WORK REQUIRED
When you transcribe the listing that follows, keep every line exact and skip any picture.

INFORMATION

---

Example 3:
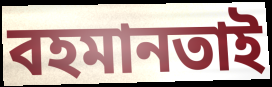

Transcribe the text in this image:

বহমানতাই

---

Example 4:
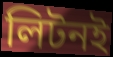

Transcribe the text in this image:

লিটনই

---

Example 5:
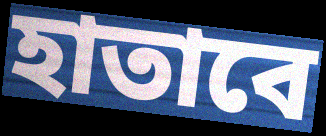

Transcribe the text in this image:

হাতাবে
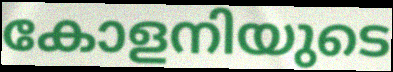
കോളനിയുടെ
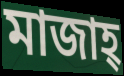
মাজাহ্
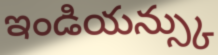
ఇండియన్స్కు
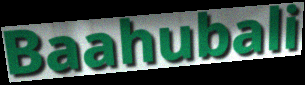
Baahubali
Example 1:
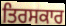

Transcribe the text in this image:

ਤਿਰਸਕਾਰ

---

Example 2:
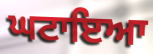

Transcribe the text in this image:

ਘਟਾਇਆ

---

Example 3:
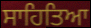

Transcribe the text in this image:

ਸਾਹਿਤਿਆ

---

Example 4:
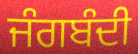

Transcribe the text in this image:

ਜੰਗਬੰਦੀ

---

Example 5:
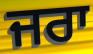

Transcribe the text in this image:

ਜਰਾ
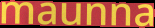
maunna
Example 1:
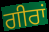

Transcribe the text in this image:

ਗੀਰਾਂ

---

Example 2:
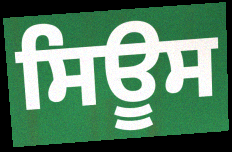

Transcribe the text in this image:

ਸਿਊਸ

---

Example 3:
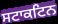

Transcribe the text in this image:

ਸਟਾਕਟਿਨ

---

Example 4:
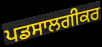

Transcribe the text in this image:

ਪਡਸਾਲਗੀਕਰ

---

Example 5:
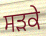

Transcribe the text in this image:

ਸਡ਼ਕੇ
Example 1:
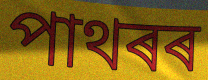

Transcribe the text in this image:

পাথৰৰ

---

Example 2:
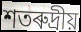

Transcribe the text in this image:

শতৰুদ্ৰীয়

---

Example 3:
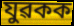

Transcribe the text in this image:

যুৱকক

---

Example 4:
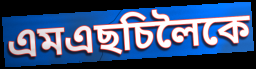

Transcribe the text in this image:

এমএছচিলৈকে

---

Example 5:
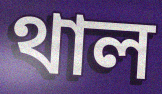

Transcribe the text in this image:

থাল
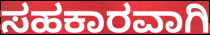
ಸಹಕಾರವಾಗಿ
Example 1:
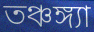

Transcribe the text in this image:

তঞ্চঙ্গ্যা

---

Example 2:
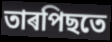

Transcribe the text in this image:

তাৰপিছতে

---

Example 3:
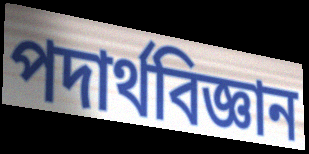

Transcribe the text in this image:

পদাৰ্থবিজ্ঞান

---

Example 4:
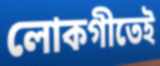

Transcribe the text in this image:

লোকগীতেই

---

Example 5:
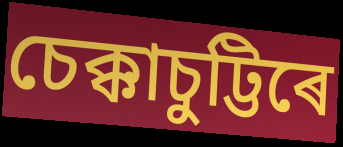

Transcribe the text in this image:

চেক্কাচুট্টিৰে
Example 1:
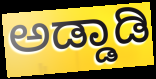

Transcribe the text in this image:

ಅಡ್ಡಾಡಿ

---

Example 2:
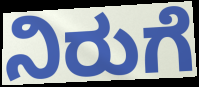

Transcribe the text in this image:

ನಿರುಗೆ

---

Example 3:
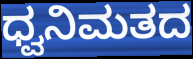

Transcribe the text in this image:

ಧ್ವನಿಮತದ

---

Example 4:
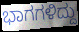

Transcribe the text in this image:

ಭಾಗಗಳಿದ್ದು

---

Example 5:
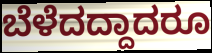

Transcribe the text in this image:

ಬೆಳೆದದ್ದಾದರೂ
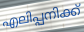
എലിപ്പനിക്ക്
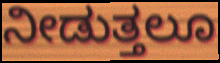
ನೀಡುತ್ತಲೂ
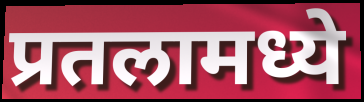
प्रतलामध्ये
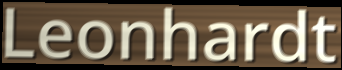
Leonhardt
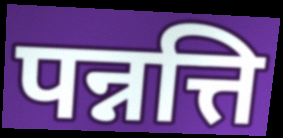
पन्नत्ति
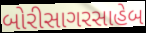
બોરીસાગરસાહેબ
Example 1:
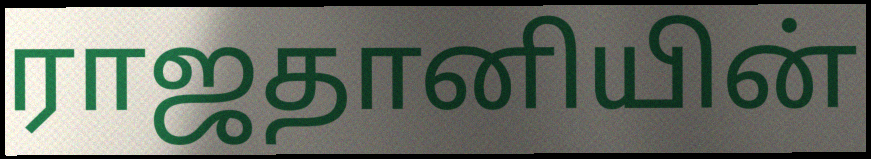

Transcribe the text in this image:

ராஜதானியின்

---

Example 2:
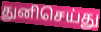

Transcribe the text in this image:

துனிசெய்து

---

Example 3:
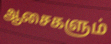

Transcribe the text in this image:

WRITTEN REPLY
---

Example 3:

Transcribe the text in this image:

বহমানতাই

---

Example 4:

Transcribe the text in this image:

লিটনই

---

Example 5:

Transcribe the text in this image:

হাতাবে
കോളനിയുടെ
মাজাহ্
ఇండియన్స్కు
Baahubali
Example 1:

Transcribe the text in this image:

ਤਿਰਸਕਾਰ

---

Example 2:

Transcribe the text in this image:

ਘਟਾਇਆ

---

Example 3:

Transcribe the text in this image:

ਸਾਹਿਤਿਆ

---

Example 4:

Transcribe the text in this image:

ਜੰਗਬੰਦੀ

---

Example 5:

Transcribe the text in this image:

ਜਰਾ
maunna
Example 1:

Transcribe the text in this image:

ਗੀਰਾਂ

---

Example 2:

Transcribe the text in this image:

ਸਿਊਸ

---

Example 3:

Transcribe the text in this image:

ਸਟਾਕਟਿਨ

---

Example 4:

Transcribe the text in this image:

ਪਡਸਾਲਗੀਕਰ

---

Example 5:

Transcribe the text in this image:

ਸਡ਼ਕੇ
Example 1:

Transcribe the text in this image:

পাথৰৰ

---

Example 2:

Transcribe the text in this image:

শতৰুদ্ৰীয়

---

Example 3:

Transcribe the text in this image:

যুৱকক

---

Example 4:

Transcribe the text in this image:

এমএছচিলৈকে

---

Example 5:

Transcribe the text in this image:

থাল
ಸಹಕಾರವಾಗಿ
Example 1:

Transcribe the text in this image:

তঞ্চঙ্গ্যা

---

Example 2:

Transcribe the text in this image:

তাৰপিছতে

---

Example 3:

Transcribe the text in this image:

পদাৰ্থবিজ্ঞান

---

Example 4:

Transcribe the text in this image:

লোকগীতেই

---

Example 5:

Transcribe the text in this image:

চেক্কাচুট্টিৰে
Example 1:

Transcribe the text in this image:

ಅಡ್ಡಾಡಿ

---

Example 2:

Transcribe the text in this image:

ನಿರುಗೆ

---

Example 3:

Transcribe the text in this image:

ಧ್ವನಿಮತದ

---

Example 4:

Transcribe the text in this image:

ಭಾಗಗಳಿದ್ದು

---

Example 5:

Transcribe the text in this image:

ಬೆಳೆದದ್ದಾದರೂ
എലിപ്പനിക്ക്
ನೀಡುತ್ತಲೂ
प्रतलामध्ये
Leonhardt
पन्नत्ति
બોરીસાગરસાહેબ
Example 1:

Transcribe the text in this image:

ராஜதானியின்

---

Example 2:

Transcribe the text in this image:

துனிசெய்து

---

Example 3:

Transcribe the text in this image:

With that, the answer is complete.